● Goal of the exercise: Your task is to repeat exactly the lines below between the line holding "Informativa sulla privacy" and the line holding "tynia, na którą", inclusive, and only those.

Excerpts from a dataset

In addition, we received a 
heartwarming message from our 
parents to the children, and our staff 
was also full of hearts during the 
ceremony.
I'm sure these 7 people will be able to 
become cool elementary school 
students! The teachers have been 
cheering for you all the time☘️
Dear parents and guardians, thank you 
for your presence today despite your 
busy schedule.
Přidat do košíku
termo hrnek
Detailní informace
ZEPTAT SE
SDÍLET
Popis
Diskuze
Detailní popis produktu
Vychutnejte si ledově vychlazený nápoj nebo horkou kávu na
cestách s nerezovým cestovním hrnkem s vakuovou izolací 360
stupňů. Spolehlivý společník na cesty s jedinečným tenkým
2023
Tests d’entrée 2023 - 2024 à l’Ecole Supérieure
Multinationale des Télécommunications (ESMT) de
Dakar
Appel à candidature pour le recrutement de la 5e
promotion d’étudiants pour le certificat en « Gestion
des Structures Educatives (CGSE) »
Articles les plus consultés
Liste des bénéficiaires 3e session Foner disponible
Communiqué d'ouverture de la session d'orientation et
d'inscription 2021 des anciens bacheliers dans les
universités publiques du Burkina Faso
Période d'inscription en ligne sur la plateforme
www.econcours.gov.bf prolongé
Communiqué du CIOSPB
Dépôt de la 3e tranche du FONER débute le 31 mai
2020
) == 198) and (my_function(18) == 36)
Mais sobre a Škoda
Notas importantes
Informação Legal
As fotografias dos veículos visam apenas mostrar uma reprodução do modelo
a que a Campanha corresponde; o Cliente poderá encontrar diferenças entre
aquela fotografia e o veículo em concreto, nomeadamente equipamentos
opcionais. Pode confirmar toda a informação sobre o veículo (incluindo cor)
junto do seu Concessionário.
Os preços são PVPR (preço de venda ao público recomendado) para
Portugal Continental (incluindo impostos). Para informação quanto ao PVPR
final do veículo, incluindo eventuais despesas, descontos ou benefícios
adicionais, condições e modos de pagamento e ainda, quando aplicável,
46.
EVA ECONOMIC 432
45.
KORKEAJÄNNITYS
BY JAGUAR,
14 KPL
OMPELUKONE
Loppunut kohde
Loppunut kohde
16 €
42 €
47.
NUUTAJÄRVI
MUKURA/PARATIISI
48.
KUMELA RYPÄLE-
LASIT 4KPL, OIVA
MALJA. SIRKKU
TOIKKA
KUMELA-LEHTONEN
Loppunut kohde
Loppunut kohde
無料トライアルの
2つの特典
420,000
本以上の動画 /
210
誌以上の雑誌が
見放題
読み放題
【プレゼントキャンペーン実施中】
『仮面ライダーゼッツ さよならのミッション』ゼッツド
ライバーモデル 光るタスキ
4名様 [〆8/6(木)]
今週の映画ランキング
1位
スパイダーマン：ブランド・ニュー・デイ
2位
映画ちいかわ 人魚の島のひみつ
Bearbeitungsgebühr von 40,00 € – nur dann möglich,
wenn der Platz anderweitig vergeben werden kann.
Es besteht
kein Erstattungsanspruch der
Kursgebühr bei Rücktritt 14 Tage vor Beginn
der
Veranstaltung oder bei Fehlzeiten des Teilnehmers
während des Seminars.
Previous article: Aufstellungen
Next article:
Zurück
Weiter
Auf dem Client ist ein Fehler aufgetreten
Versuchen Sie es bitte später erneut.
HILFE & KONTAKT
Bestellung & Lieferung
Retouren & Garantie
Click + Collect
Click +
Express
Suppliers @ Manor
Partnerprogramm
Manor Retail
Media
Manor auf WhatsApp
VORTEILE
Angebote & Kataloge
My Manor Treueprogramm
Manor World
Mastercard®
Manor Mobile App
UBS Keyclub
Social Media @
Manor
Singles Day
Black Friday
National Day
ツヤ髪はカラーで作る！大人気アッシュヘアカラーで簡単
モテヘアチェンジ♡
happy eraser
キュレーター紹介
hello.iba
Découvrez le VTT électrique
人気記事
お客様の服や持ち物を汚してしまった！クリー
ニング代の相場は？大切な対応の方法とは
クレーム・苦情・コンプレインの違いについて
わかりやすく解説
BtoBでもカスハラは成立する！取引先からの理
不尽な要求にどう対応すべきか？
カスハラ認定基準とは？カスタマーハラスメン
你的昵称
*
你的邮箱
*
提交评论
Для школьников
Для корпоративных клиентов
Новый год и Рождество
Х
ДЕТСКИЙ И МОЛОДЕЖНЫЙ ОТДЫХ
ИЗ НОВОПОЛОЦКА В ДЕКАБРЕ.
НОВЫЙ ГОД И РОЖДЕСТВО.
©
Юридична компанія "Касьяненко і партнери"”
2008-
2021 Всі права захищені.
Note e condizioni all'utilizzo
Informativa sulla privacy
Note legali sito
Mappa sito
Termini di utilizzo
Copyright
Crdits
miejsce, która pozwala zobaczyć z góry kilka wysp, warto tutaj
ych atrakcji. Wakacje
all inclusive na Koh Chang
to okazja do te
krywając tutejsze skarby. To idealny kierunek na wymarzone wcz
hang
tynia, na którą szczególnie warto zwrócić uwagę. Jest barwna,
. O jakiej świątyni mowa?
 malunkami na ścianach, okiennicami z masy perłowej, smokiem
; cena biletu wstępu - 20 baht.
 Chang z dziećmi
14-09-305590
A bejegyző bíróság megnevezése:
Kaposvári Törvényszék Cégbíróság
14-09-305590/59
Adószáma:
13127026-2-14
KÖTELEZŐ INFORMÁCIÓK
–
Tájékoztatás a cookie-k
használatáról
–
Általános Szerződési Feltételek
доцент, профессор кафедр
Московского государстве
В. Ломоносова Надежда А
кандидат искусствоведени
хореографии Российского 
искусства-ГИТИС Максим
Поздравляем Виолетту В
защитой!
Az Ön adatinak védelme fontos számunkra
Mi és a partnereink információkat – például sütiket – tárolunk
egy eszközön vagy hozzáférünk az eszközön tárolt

● Exercise solution:
Informativa sulla privacy
Note legali sito
Mappa sito
Termini di utilizzo
Copyright
Crdits
miejsce, która pozwala zobaczyć z góry kilka wysp, warto tutaj
ych atrakcji. Wakacje
all inclusive na Koh Chang
to okazja do te
krywając tutejsze skarby. To idealny kierunek na wymarzone wcz
hang
tynia, na którą szczególnie warto zwrócić uwagę. Jest barwna,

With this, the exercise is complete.